**WHAT IS BEING ASKED**
Make an exact copy of the entries below, with all images left out.

++++

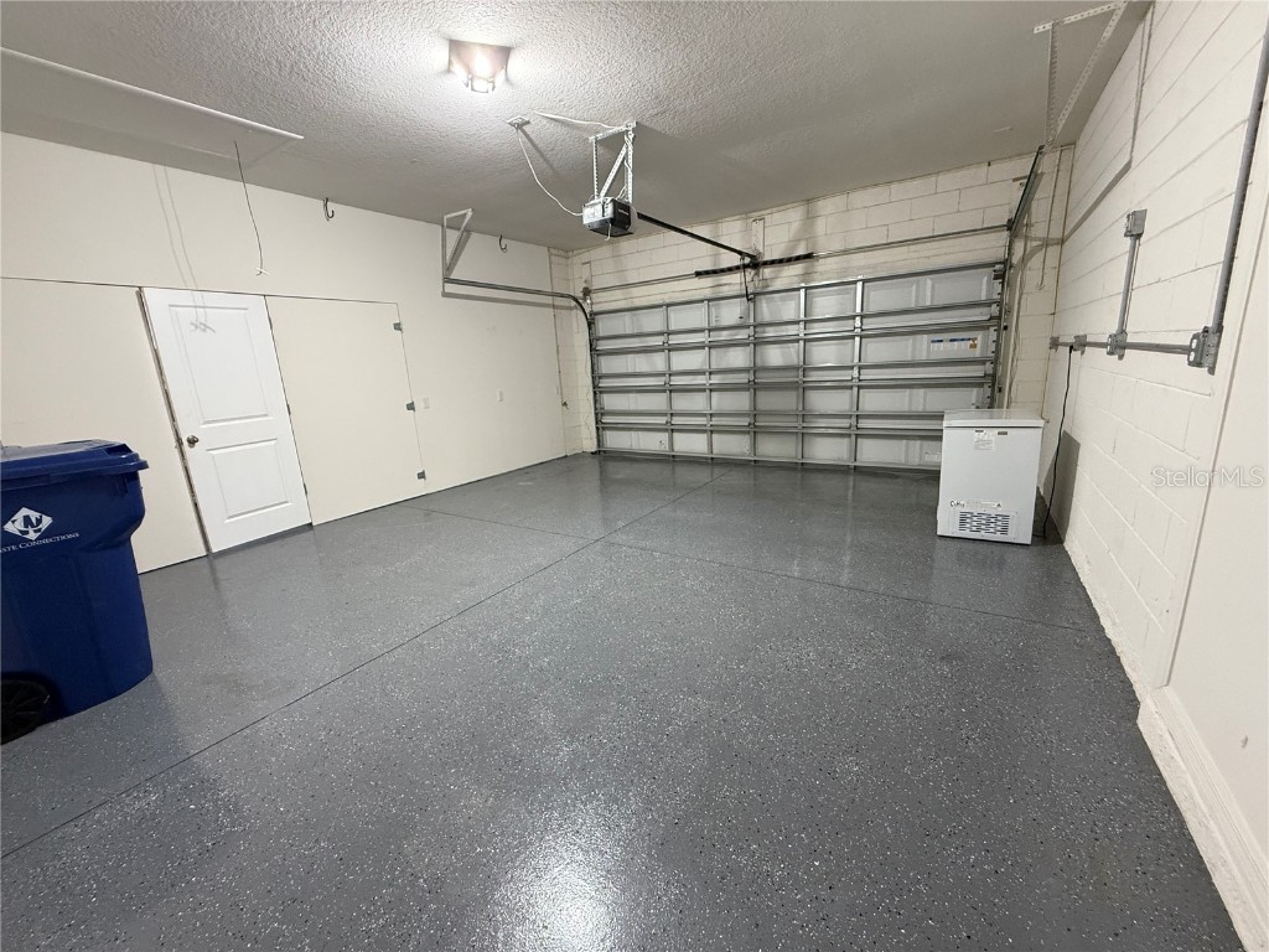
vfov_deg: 85.7
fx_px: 513
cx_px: 634
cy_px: 476
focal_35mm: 14
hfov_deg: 102.1
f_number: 2.2
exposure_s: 1/60
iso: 400
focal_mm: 2.22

++++

**PROBLEM SOLUTION**
vfov_deg: 85.7
fx_px: 513
cx_px: 634
cy_px: 476
focal_35mm: 14
hfov_deg: 102.1
f_number: 2.2
exposure_s: 1/60
iso: 400
focal_mm: 2.22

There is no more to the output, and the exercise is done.